As a physician, daily, I consider the physiologic processes of the body, and seek out the errors and imbalances. This is the stuff prescribing medications is built on. But our bodies have a deeper knowing, wisdom that is not easily described or categorized. Our cells respond to the nutrients they receive, our neurons fire off in patterns dictated by sensory stimuli. And most of this inner working is proceeding without our conscious awareness. Life (cellular, biologic, organic) Just Knows.
Our ancestors knew many things we seem to be losing. There was a connection in our bodies and conscious connection to Nature much stronger than that of today. I worry that as humans in this highly technological world, bombarded with electronic stimulation, we are losing our “knowing”.

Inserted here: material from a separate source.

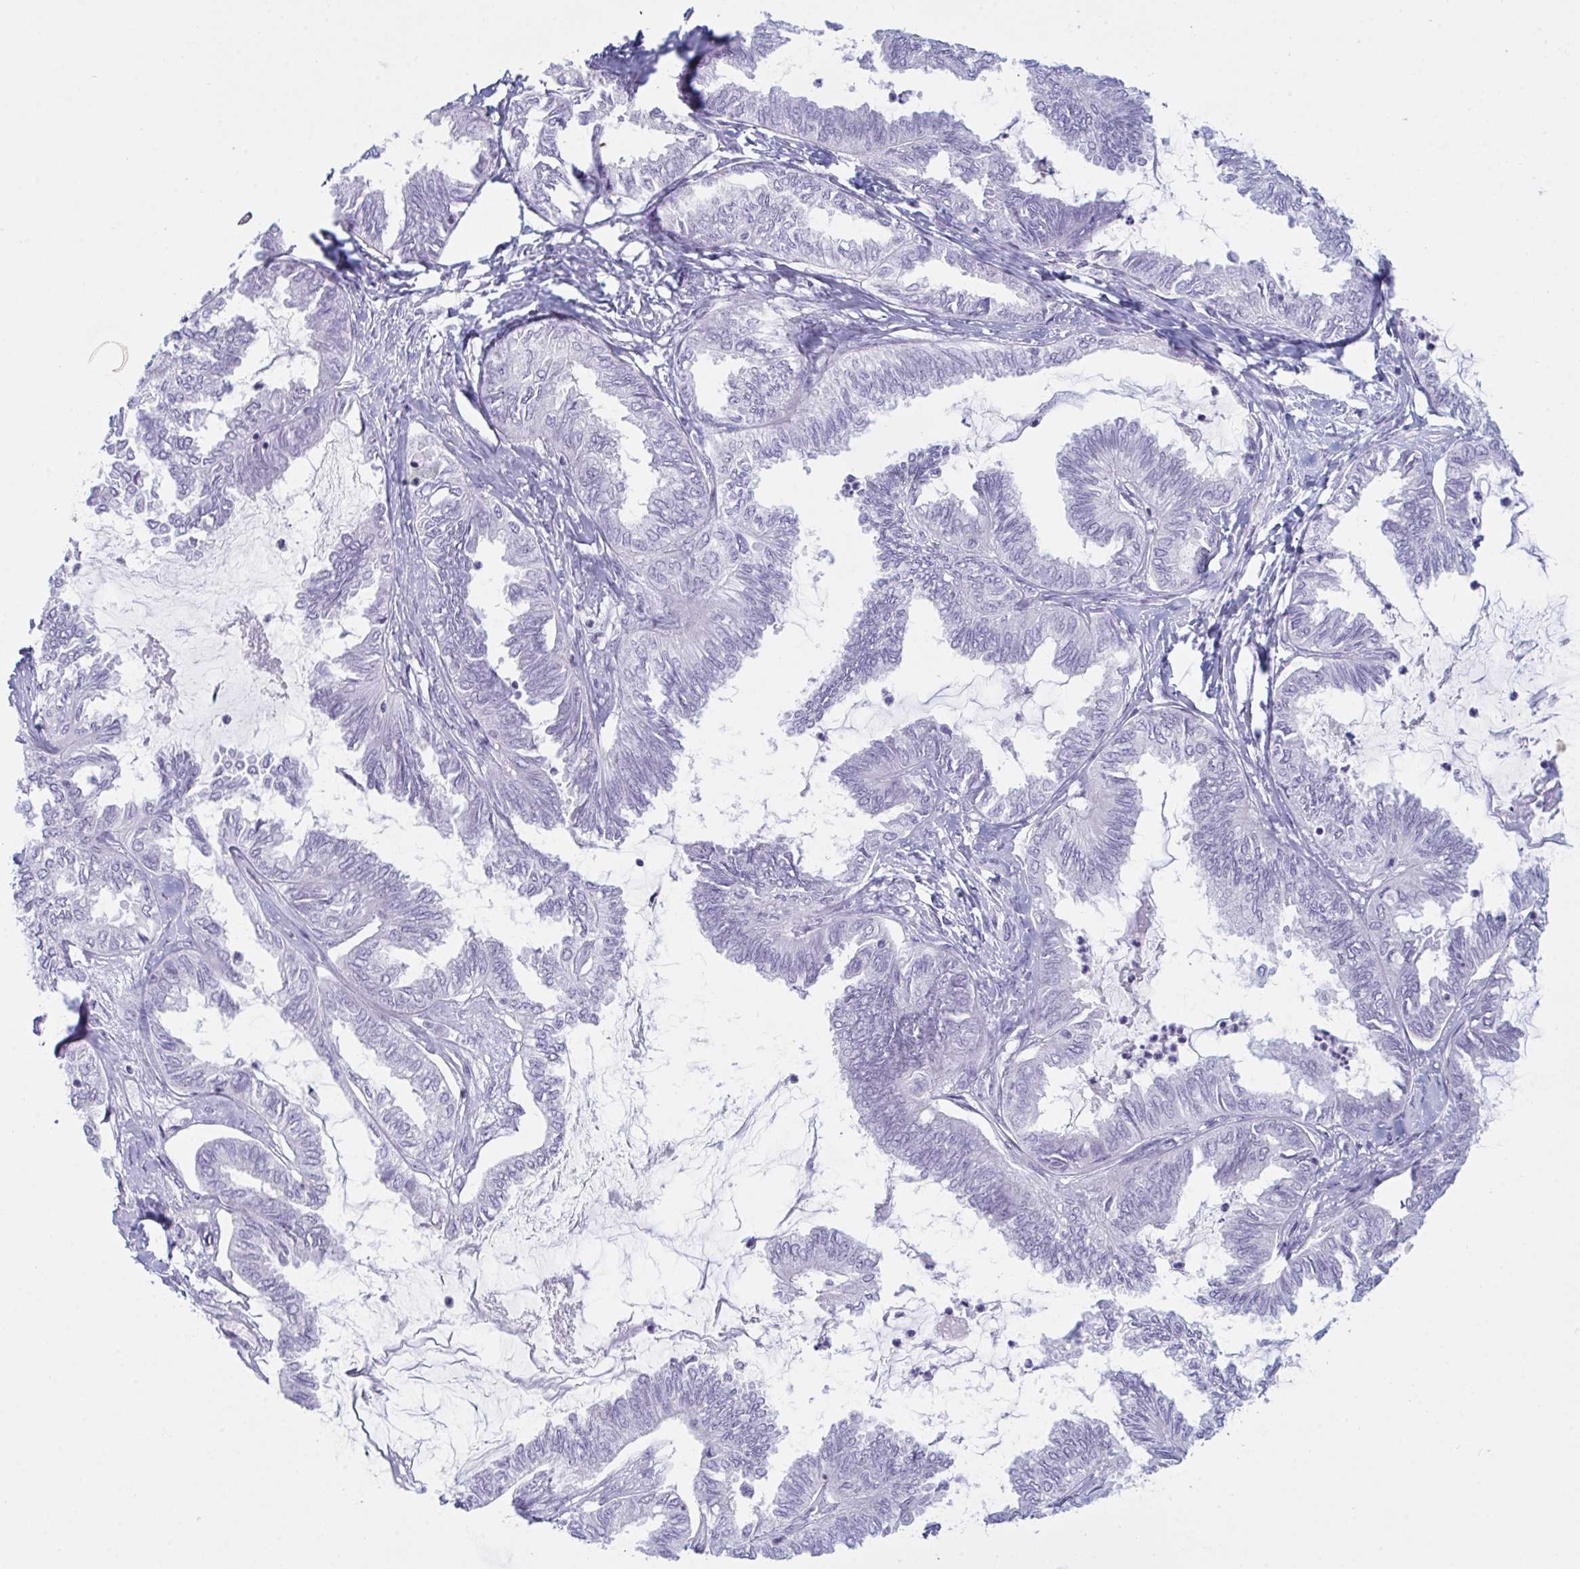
{"staining": {"intensity": "negative", "quantity": "none", "location": "none"}, "tissue": "ovarian cancer", "cell_type": "Tumor cells", "image_type": "cancer", "snomed": [{"axis": "morphology", "description": "Carcinoma, endometroid"}, {"axis": "topography", "description": "Ovary"}], "caption": "This micrograph is of ovarian endometroid carcinoma stained with immunohistochemistry (IHC) to label a protein in brown with the nuclei are counter-stained blue. There is no expression in tumor cells.", "gene": "NAA30", "patient": {"sex": "female", "age": 70}}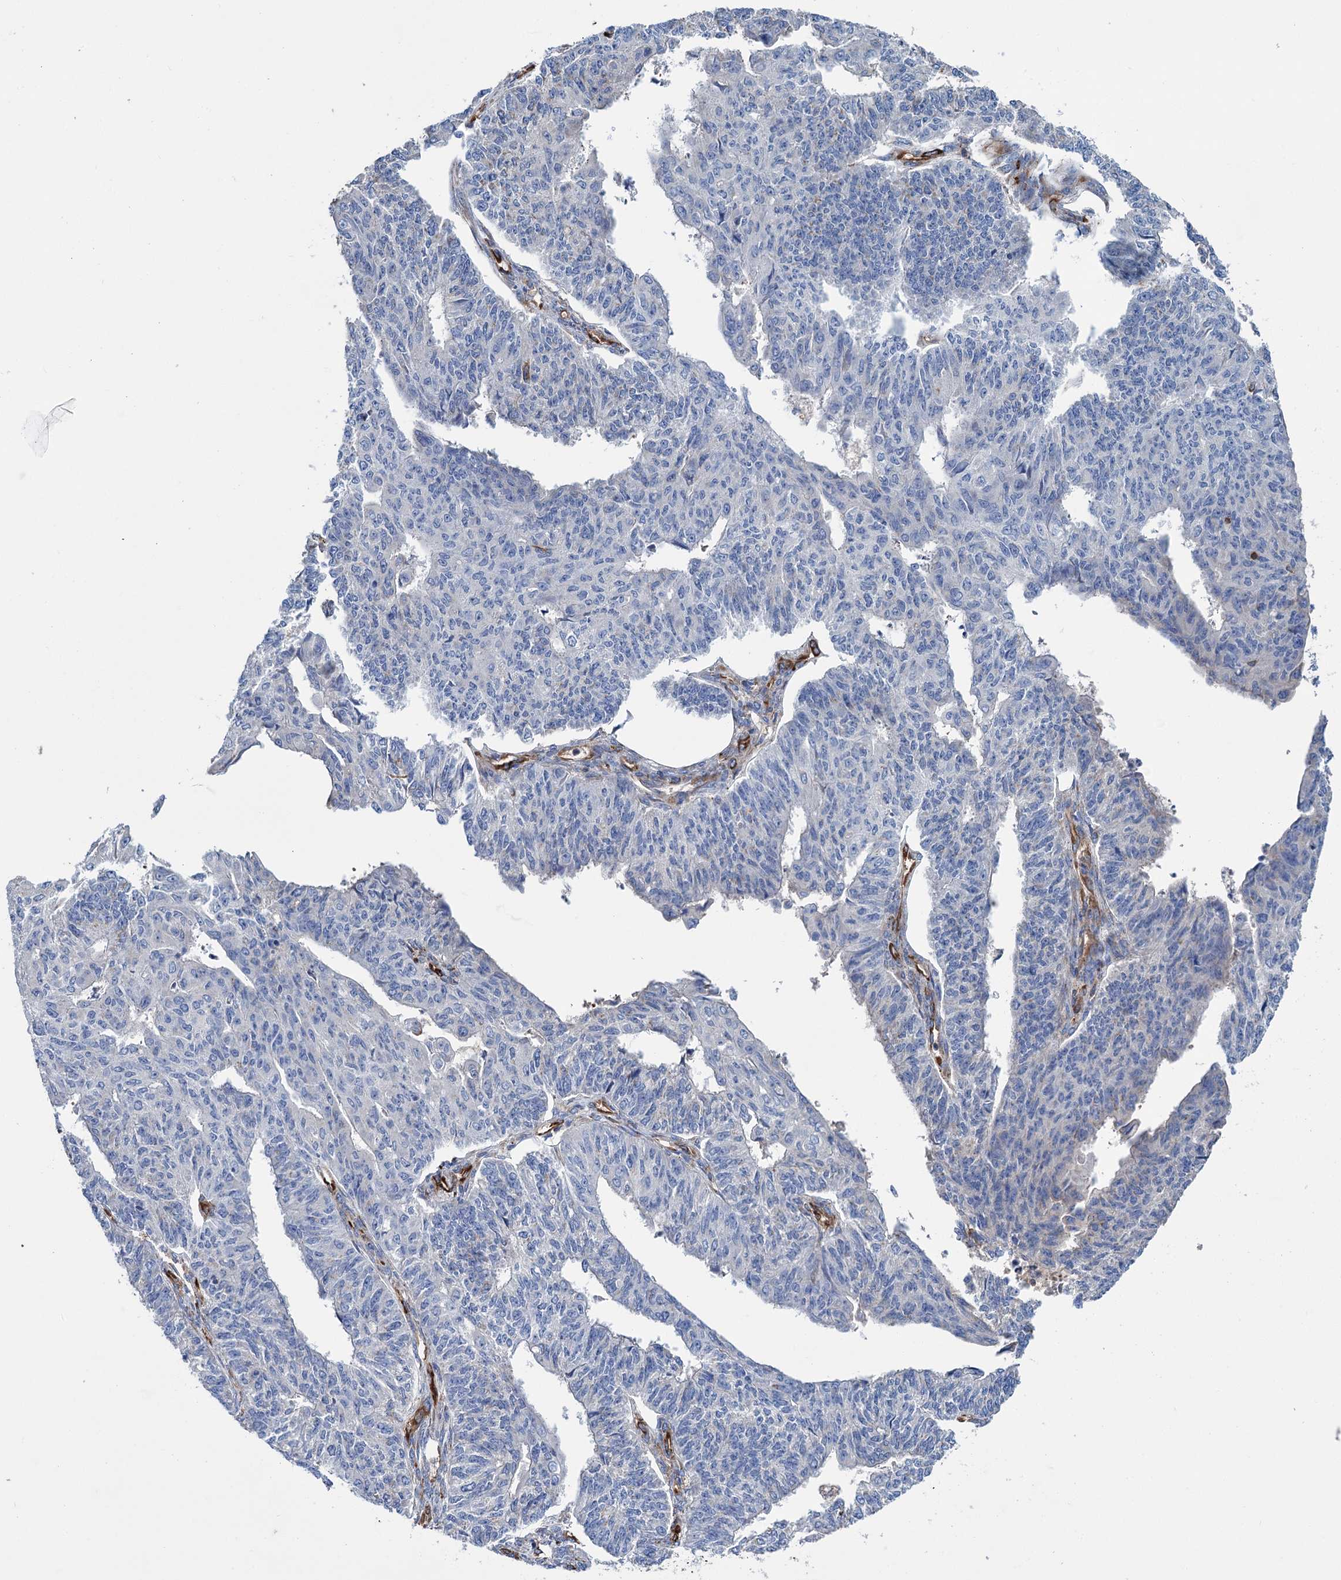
{"staining": {"intensity": "negative", "quantity": "none", "location": "none"}, "tissue": "endometrial cancer", "cell_type": "Tumor cells", "image_type": "cancer", "snomed": [{"axis": "morphology", "description": "Adenocarcinoma, NOS"}, {"axis": "topography", "description": "Endometrium"}], "caption": "Immunohistochemistry of endometrial adenocarcinoma reveals no staining in tumor cells.", "gene": "SCPEP1", "patient": {"sex": "female", "age": 32}}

The way the smell of the air changes before a rain. The way our bones creak when a cold front is on the horizon. How we know the girlfriend group of does is coming through the woods because the birds’ chirping has changed patterns. How there must be a rabbit nest in the ground ahead because the black lab has slowed his stride, his attention focused, tail no longer wagging and now stiff behind him.
And there is the deeper knowing within our bodies that we could be better at. Is the stomachache really the stomach or the intestines? Am I getting an infection or was it just something I ate that did not agree with me? Is my headache from the way I slept on a crummy pillow or a sinus infection? Are my palpitations from too much coffee or am I worried about something? Or on a much deeper level – am I approaching the conflict at work with an open heart, expecting a good outcome or am I closed off to an equitable solution? Was I impeccable in my intentions or were my actions driven by my fears and biases? Am I listening to the voice of Spirit for guidance?
For me, the best place to regain that deeper knowing is to spend more time in the quiet, listening to inner voices and to spend more time in Nature, listening to age-old rhythms and patterns. The cicada or its ancestors has been around for at least 40 million years, and its distant cousins over 200 million years. The wisdom gained from any insect or human having developed in concert with weather, trees, and other creatures for that many years is mind-blowing. We can reconnect to these patterns and get smarter. And, in the quiet, we can start to listen once again to our inner voices and hear again the wise one coaching us. We can be still and tap into our bodies, understanding what flows and what might be a little off. And then, we can hear both from our wise coach and our body itself what do to about the imbalance. Connect more fully to Life, outside us and deep within. Connect more fully to Life, because Life Just Knows.